• EXERCISE TASK 1: Repeat the PySpark tokenization notebook starting at "## Show tokenized" and ending at "tokenized = tokenizer.transform(sentenceDataFrame_1)", switching "column" to "field".
• EXERCISE TASK 2: Resume the PySpark tokenization notebook after its last line.

• GIVEN PASSAGE:
Tokenize. Attach a unique number to each word.


## Install pyspark

In [17]:
!pip install pyspark



In [68]:
# Import necesary libraries
from pyspark.sql import SparkSession
from pyspark.sql.types import IntegerType
from pyspark.sql.functions import col, udf
from pyspark.ml.feature import NGram
from pyspark.ml.feature import StopWordsRemover
from pyspark.ml.feature import Tokenizer, RegexTokenizer
from pyspark.ml.feature import HashingTF, IDF
from pyspark.ml.feature import CountVectorizer

In [19]:
# Create a session
spark = SparkSession.builder.appName('nlp').getOrCreate()

In [20]:
# Create our own dataframe
sentenceDataFrame_1 = spark.createDataFrame([
    (0, 'Hi I heard about Spark'),
    (1, 'I wish java could use case classes'),
    (2, 'Logistic,regression,models,are,neat'),
], ['id', 'sentence'])

In [21]:
# Show the dataframe
sen_df.show()

+---+--------------------+
| id|            sentence|
+---+--------------------+
|  0|Hi I heard about ...|
|  1|I wish java could...|
|  2|Logistic,regressi...|
+---+--------------------+



## Create tokenizer objects
We'll use a normal tokenizer function and the regex tokenizer

In [22]:
# Tokenize words. Convert into numeric values
tokenizer = Tokenizer(inputCol='sentence', outputCol='words')

In [23]:
# Regular expression Tokenizer
regex_tokenizer = RegexTokenizer(inputCol='sentence', outputCol='words', pattern='\\W')

## Create a function to count the total words in the row

In [24]:
# Create a function to count words
count_tokens = udf(lambda words: len(words), IntegerType())

## Show tokenized words
We'll add a column with the number of words. To do this, we're gonna use the function we just created

In [25]:
# Tokenize with our tokenizer objects
tokenized = tokenizer.transform(sentenceDataFrame_1)
regex_tokenized = regex_tokenizer.transform(sentenceDataFrame_1)

In [26]:
# Show tokenized words
tokenized.withColumn('tokens', count_tokens(col('words'))).show()

regex_tokenized.withColumn('tokens', count_tokens(col('words'))).show()

• DATA SECTION:

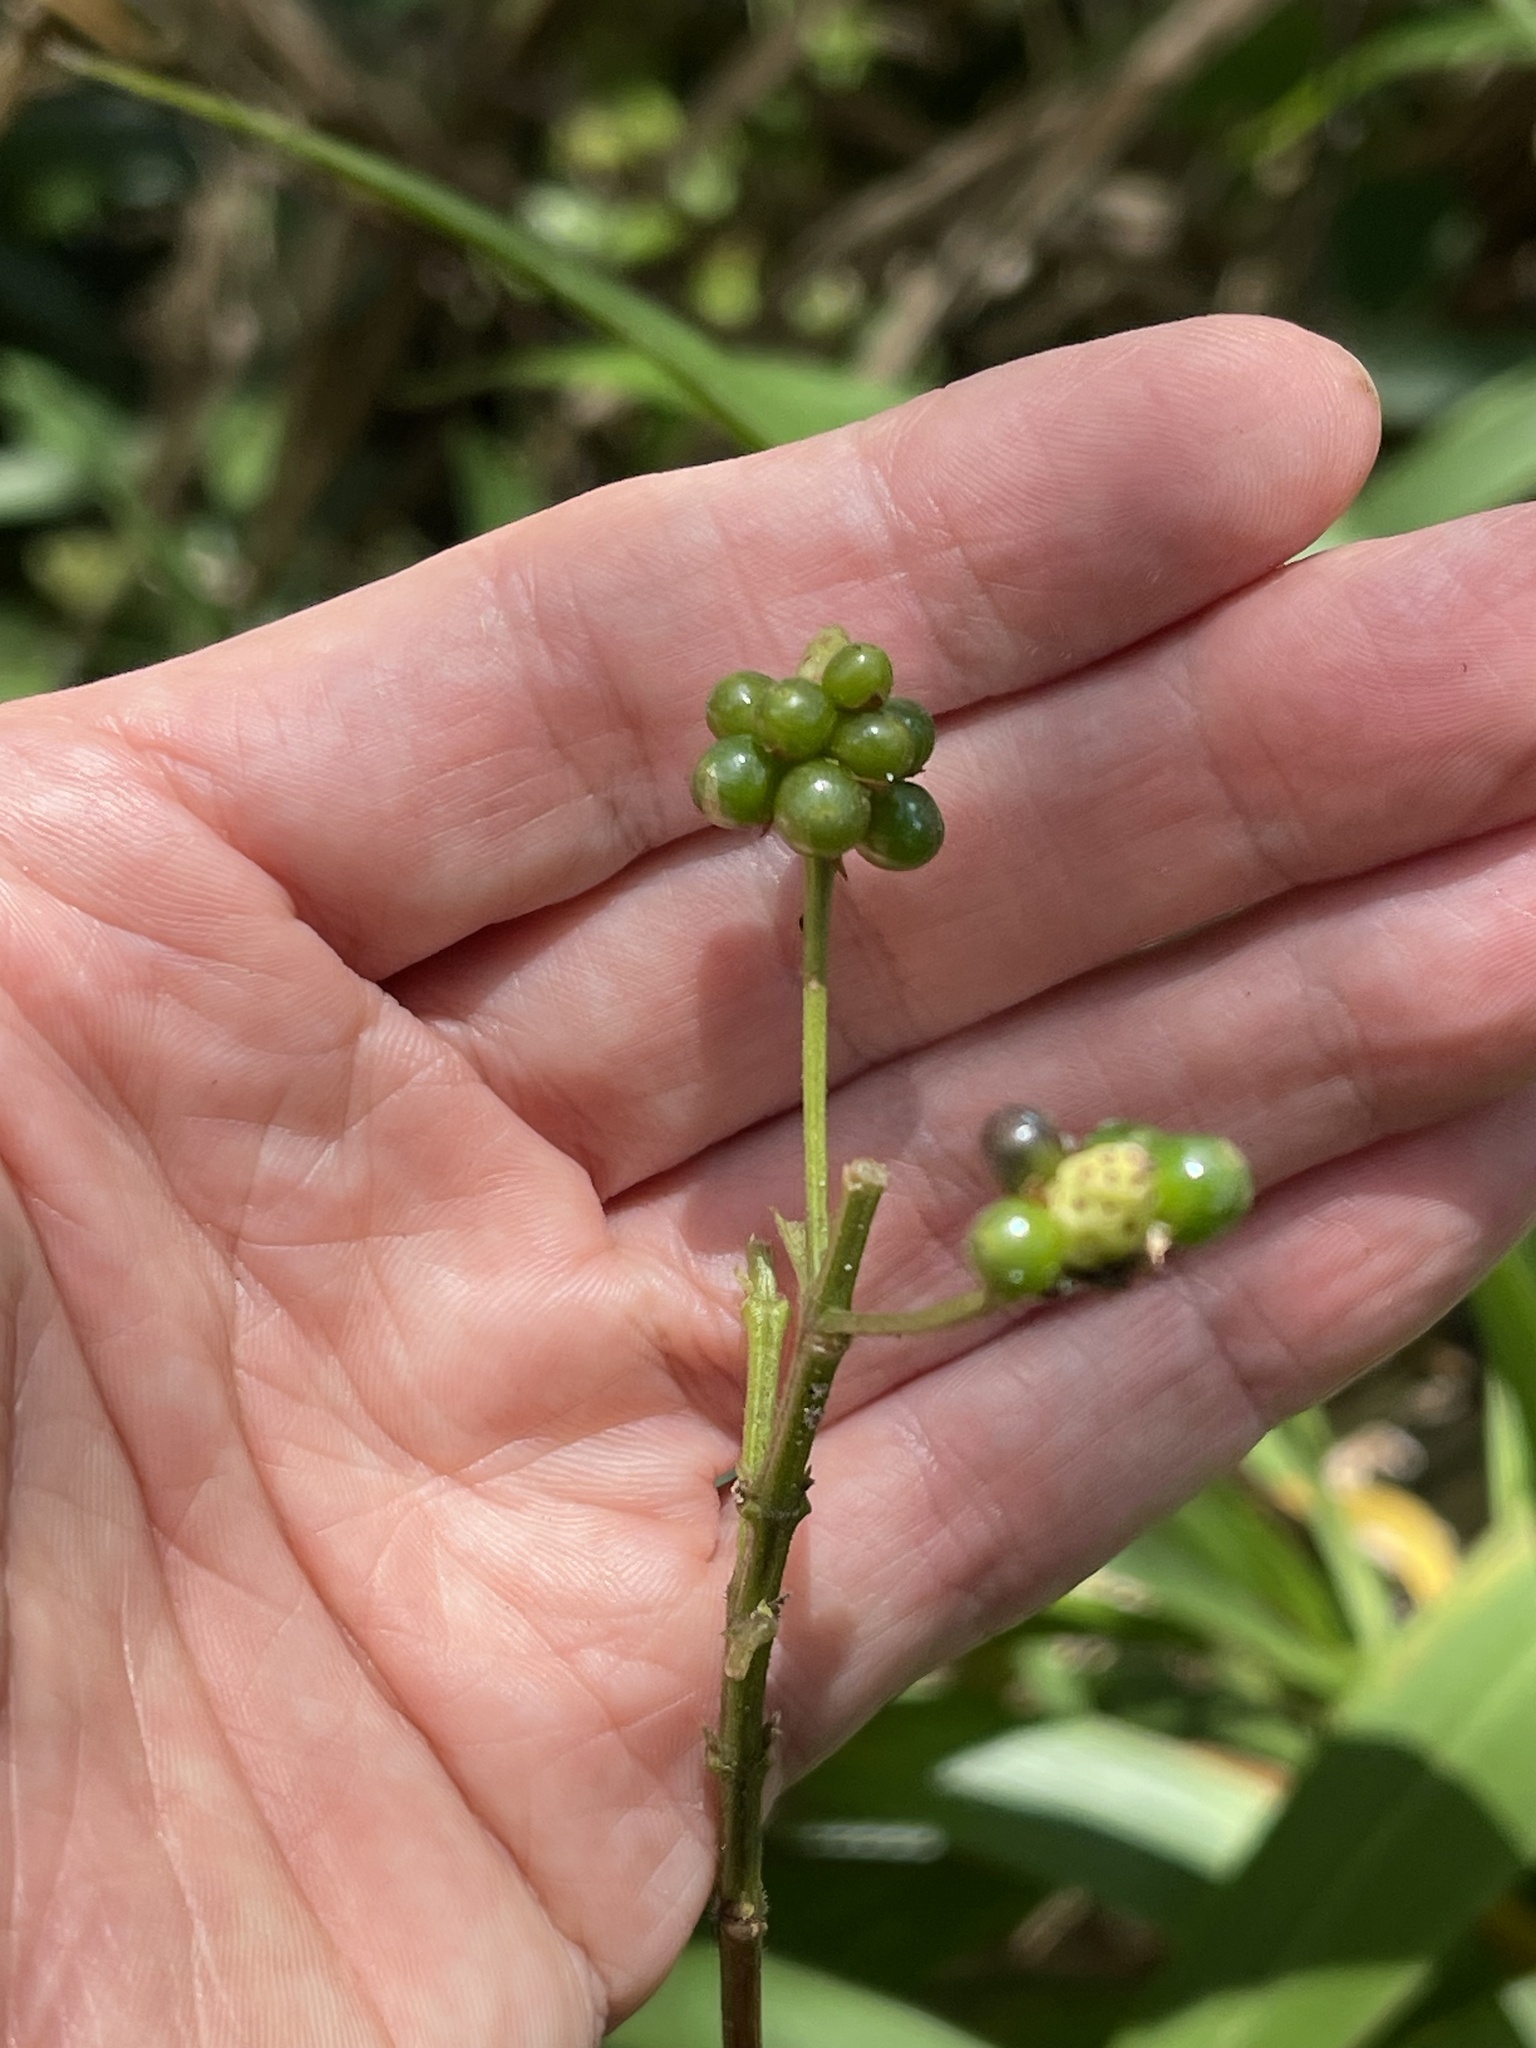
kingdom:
==
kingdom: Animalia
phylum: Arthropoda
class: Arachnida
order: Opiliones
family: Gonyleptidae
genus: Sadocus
* * *
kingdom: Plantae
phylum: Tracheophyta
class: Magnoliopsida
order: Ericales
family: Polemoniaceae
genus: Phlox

• TASK OUTPUT 1:
## Show tokenized words
We'll add a field with the number of words. To do this, we're gonna use the function we just created

In [25]:
# Tokenize with our tokenizer objects
tokenized = tokenizer.transform(sentenceDataFrame_1)

• TASK OUTPUT 2:
+---+--------------------+--------------------+------+
| id|            sentence|               words|tokens|
+---+--------------------+--------------------+------+
|  0|Hi I heard about ...|[hi, i, heard, ab...|     5|
|  1|I wish java could...|[i, wish, java, c...|     7|
|  2|Logistic,regressi...|[logistic,regress...|     1|
+---+--------------------+--------------------+------+

+---+--------------------+--------------------+------+
| id|            sentence|               words|tokens|
+---+--------------------+--------------------+------+
|  0|Hi I heard about ...|[hi, i, heard, ab...|     5|
|  1|I wish java could...|[i, wish, java, c...|     7|
|  2|Logistic,regressi...|[logistic, regres...|     5|
+---+--------------------+--------------------+------+



## Remove words that don't add value

In [27]:
# Create a sentence DataFrame
sentenceDataFrame_2 = spark.createDataFrame([
    (0, ['I', 'saw', 'the', 'green', 'horse']),
    (1, ['Mary', 'had', 'a', 'little', 'lamb']),
], ['id', 'tokens'])

In [28]:
# Create remover object
remover = StopWordsRemover(inputCol='tokens', outputCol='filtered')

In [29]:
# Remove words and show
remover.transform(sentenceDataFrame_2).show()

+---+--------------------+--------------------+
| id|              tokens|            filtered|
+---+--------------------+--------------------+
|  0|[I, saw, the, gre...| [saw, green, horse]|
|  1|[Mary, had, a, li...|[Mary, little, lamb]|
+---+--------------------+--------------------+



## N-Gram
Sequence of tokens given some integer.
Strings of consecutive words determined by the user.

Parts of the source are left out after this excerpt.